QUÉ HARÁS:
Del texto sobre la posverdad, vuelve a escribir el fragmento que arranca con las palabras "A Manuel Vilas" y llega hasta "los más jóvenes.", y reemplaza en él "humanidades" por "artes".

TEXTO PARA REVISAR:
::::::

A Manuel Vilas le preocupa la política y habla de la candidatura de Pedro Sánchez, de la independencia catalana o la elección de Trump. A mí me preocupan los síntomas, pero más la enfermedad, una auténtica patología social: «No somos ciudadanos reflexivos. Somos público sediento de espectáculos radicales, quirúrgicos, eufóricos, viscerales. Necesitamos que la vida pública sea espectacular. […] La cultura se ha vaciado de significado. […] Las humanidades están en crisis, es cierto, pero esa crisis no solo se evidencia en los pocos estudiantes que eligen carreras de letras, se evidencia mucho más en la ignorancia política y en los estragos que esa ignorancia producirá a corto plazo.» Y muchísimo más en los referentes culturales cotidianos de la televisión y los youtubers en los que beben y viven los adultos y los más jóvenes.
Se trata, dice, de «un mundo calentado por lo que podríamos llamar “el pensamiento de los cinco minutos”–el fast thinking del que hemos hablado aquí tantas veces–. Es el pensamiento caliente, fruto de la velocidad de las nuevas tecnologías (y de la estupidez e inmediatez de las imágenes). El mundo se ha hecho ininteligible, […]. El mundo occidental son millones de automóviles por millones de autopistas dirigiéndose hacia nadie sabe dónde; miles de millones de guasaps enviados con mensajes ingrávidos y confusos, con emoticonos delirantes; […]»
A pesar de la supuesta sobreinformación o quizá por ella, no sabemos nada. No sabemos cuántos manifestantes acuden a una manifestación. «Ni siquiera podemos saber si el país está creciendo o no. Parece otro misterio teológico. La verdad es inaccesible. De modo que cada cual se construye su propia fenomenología de la verdad, y las redes sociales auspician ese refugio de las verdades privadas. A eso se le llama la posverdad: a una renuncia a la objetividad, porque la objetividad se ha hecho algo indeseable, se ha hecho aburrida. La verdad es aburrida. Y la posverdad ofrece el espectáculo de la irrealidad».

::::::

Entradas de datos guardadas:
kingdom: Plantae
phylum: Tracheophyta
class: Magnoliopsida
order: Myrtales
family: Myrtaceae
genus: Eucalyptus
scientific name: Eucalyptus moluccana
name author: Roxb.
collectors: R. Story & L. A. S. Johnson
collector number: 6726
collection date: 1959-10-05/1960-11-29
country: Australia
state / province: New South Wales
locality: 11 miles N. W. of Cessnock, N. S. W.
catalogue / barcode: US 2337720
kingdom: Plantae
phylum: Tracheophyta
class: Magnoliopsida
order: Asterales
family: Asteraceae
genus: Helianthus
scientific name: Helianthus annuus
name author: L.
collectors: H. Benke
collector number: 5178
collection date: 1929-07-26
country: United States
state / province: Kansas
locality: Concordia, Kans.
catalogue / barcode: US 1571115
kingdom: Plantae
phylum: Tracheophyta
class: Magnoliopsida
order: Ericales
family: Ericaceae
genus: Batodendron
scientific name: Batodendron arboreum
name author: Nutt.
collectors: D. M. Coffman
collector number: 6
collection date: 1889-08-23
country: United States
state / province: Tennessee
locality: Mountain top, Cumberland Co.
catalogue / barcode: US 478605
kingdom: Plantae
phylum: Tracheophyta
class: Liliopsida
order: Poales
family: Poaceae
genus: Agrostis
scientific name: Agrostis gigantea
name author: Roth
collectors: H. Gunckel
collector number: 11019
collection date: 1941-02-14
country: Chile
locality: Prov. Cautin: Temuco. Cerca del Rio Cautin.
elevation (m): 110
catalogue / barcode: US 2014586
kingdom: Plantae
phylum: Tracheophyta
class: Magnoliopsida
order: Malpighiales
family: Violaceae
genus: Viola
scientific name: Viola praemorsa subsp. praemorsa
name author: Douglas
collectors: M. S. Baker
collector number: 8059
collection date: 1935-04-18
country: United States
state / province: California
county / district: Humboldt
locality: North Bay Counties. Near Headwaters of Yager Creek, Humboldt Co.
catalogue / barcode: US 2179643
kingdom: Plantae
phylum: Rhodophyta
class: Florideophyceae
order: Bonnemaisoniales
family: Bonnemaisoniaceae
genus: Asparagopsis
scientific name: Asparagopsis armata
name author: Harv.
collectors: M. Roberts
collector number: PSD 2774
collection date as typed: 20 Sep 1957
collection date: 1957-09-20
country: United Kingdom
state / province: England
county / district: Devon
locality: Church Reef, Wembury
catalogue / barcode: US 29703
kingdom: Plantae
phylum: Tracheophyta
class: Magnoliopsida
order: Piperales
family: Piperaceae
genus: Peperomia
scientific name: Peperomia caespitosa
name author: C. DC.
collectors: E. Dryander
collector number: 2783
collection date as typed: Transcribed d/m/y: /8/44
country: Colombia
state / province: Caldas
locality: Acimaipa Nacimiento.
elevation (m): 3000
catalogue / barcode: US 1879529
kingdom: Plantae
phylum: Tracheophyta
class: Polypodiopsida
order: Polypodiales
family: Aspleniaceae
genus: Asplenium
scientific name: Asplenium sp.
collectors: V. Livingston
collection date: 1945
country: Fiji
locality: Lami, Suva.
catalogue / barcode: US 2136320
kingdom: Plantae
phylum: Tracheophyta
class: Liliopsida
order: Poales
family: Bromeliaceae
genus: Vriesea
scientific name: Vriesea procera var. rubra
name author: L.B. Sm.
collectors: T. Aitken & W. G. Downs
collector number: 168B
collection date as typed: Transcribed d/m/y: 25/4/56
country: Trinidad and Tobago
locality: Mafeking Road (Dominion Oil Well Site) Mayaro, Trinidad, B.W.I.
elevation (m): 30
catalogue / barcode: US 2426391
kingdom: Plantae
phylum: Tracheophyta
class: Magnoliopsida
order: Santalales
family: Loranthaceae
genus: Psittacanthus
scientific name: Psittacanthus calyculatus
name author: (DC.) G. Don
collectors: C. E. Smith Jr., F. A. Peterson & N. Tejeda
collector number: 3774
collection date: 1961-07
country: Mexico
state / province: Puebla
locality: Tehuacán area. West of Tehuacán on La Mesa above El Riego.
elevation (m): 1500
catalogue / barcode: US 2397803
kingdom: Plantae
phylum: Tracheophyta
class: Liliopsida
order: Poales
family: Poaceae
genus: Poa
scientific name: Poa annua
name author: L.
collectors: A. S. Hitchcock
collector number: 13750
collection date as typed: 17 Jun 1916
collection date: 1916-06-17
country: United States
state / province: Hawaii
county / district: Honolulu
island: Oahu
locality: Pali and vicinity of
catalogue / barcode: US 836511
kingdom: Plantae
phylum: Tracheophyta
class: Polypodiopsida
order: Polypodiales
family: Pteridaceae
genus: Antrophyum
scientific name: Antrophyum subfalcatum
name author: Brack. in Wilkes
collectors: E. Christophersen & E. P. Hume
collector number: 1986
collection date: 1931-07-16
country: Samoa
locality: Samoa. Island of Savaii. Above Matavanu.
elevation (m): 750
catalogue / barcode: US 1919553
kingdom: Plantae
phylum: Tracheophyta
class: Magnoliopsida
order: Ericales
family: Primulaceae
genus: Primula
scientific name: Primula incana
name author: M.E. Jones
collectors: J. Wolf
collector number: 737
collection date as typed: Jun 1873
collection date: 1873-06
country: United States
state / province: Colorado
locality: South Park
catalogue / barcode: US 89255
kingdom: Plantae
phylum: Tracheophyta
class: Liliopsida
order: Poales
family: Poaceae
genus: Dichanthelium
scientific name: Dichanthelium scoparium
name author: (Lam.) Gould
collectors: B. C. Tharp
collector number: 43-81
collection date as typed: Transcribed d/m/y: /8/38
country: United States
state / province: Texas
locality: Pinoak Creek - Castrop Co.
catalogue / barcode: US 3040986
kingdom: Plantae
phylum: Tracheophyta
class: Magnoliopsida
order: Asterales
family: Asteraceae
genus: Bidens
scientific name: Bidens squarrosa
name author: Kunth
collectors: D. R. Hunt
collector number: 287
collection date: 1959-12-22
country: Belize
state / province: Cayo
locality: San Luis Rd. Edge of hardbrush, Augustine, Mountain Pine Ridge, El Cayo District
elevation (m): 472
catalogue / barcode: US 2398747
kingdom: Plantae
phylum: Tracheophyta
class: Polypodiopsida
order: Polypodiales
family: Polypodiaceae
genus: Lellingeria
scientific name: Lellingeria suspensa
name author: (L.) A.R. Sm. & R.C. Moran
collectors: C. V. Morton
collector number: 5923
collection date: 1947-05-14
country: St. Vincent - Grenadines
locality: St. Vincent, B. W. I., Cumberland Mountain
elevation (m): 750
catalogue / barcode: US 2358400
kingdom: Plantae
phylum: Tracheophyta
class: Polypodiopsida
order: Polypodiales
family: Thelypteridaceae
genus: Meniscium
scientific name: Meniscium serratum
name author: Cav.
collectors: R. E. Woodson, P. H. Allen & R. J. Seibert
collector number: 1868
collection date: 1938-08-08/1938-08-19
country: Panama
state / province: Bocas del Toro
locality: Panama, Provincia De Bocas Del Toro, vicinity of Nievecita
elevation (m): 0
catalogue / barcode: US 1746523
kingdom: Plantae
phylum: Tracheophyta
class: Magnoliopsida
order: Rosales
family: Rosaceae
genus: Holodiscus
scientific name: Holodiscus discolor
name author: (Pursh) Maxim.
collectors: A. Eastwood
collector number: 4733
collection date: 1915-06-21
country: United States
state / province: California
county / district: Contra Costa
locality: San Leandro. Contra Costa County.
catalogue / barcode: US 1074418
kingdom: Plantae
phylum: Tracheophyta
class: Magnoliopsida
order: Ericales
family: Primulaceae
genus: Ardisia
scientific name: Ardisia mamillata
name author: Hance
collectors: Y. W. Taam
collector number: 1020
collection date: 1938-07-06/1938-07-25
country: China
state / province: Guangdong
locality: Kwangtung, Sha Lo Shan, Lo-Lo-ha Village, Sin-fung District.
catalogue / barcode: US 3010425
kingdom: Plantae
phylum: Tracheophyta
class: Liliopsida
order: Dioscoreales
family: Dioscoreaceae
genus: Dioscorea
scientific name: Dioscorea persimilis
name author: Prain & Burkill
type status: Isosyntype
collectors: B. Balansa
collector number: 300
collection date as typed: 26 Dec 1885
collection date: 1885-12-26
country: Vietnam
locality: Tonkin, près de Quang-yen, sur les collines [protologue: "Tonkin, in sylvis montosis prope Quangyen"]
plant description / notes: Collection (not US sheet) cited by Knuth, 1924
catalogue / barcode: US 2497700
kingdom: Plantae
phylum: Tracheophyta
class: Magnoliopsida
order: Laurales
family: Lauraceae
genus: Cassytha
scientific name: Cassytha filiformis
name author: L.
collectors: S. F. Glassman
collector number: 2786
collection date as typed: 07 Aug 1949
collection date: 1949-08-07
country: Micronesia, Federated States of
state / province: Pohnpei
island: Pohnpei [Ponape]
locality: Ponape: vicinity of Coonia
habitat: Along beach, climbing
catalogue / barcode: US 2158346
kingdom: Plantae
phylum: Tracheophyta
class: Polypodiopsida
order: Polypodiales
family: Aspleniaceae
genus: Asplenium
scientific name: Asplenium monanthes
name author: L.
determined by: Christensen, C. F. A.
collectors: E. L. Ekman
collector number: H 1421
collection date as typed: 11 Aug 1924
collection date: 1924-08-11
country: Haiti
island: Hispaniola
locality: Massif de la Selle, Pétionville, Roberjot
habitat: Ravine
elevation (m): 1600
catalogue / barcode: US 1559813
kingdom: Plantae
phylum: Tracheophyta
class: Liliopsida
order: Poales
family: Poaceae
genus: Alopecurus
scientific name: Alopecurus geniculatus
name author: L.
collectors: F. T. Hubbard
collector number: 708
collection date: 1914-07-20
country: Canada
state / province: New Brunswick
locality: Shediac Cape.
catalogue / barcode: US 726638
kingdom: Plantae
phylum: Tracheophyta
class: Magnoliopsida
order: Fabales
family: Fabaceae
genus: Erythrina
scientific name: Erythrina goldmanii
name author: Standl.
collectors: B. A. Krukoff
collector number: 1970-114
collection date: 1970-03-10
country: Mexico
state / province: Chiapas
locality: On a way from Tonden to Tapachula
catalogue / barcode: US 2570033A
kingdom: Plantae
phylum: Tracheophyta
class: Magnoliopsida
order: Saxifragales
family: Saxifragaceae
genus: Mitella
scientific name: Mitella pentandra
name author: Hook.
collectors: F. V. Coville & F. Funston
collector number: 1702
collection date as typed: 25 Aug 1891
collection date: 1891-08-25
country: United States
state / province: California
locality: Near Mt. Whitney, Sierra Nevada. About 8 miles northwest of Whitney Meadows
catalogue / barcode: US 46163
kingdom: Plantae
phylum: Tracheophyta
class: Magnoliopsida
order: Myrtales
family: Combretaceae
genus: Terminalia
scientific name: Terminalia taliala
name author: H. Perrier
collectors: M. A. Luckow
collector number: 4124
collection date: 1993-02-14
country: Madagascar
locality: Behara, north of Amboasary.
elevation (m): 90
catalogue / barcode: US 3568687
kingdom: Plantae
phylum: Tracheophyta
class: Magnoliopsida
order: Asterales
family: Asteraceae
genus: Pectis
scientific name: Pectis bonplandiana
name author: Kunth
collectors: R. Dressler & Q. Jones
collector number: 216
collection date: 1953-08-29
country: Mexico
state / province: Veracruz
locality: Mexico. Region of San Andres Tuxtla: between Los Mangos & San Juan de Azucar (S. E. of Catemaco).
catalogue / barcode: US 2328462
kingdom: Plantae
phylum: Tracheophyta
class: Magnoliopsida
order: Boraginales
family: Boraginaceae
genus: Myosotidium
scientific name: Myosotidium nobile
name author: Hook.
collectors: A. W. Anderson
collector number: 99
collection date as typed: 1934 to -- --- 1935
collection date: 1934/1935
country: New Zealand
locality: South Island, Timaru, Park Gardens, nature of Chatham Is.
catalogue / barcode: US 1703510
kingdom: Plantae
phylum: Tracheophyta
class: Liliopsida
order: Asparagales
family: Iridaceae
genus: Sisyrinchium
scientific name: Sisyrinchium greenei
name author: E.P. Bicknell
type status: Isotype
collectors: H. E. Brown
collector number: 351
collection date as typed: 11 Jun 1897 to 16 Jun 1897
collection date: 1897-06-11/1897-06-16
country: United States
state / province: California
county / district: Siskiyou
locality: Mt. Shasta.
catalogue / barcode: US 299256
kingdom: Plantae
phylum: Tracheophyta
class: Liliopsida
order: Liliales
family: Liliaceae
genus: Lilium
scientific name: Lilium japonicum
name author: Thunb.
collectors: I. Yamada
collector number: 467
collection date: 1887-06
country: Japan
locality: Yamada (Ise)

::::::

RESPUESTA A LA TAREA:
A Manuel Vilas le preocupa la política y habla de la candidatura de Pedro Sánchez, de la independencia catalana o la elección de Trump. A mí me preocupan los síntomas, pero más la enfermedad, una auténtica patología social: «No somos ciudadanos reflexivos. Somos público sediento de espectáculos radicales, quirúrgicos, eufóricos, viscerales. Necesitamos que la vida pública sea espectacular. […] La cultura se ha vaciado de significado. […] Las artes están en crisis, es cierto, pero esa crisis no solo se evidencia en los pocos estudiantes que eligen carreras de letras, se evidencia mucho más en la ignorancia política y en los estragos que esa ignorancia producirá a corto plazo.» Y muchísimo más en los referentes culturales cotidianos de la televisión y los youtubers en los que beben y viven los adultos y los más jóvenes.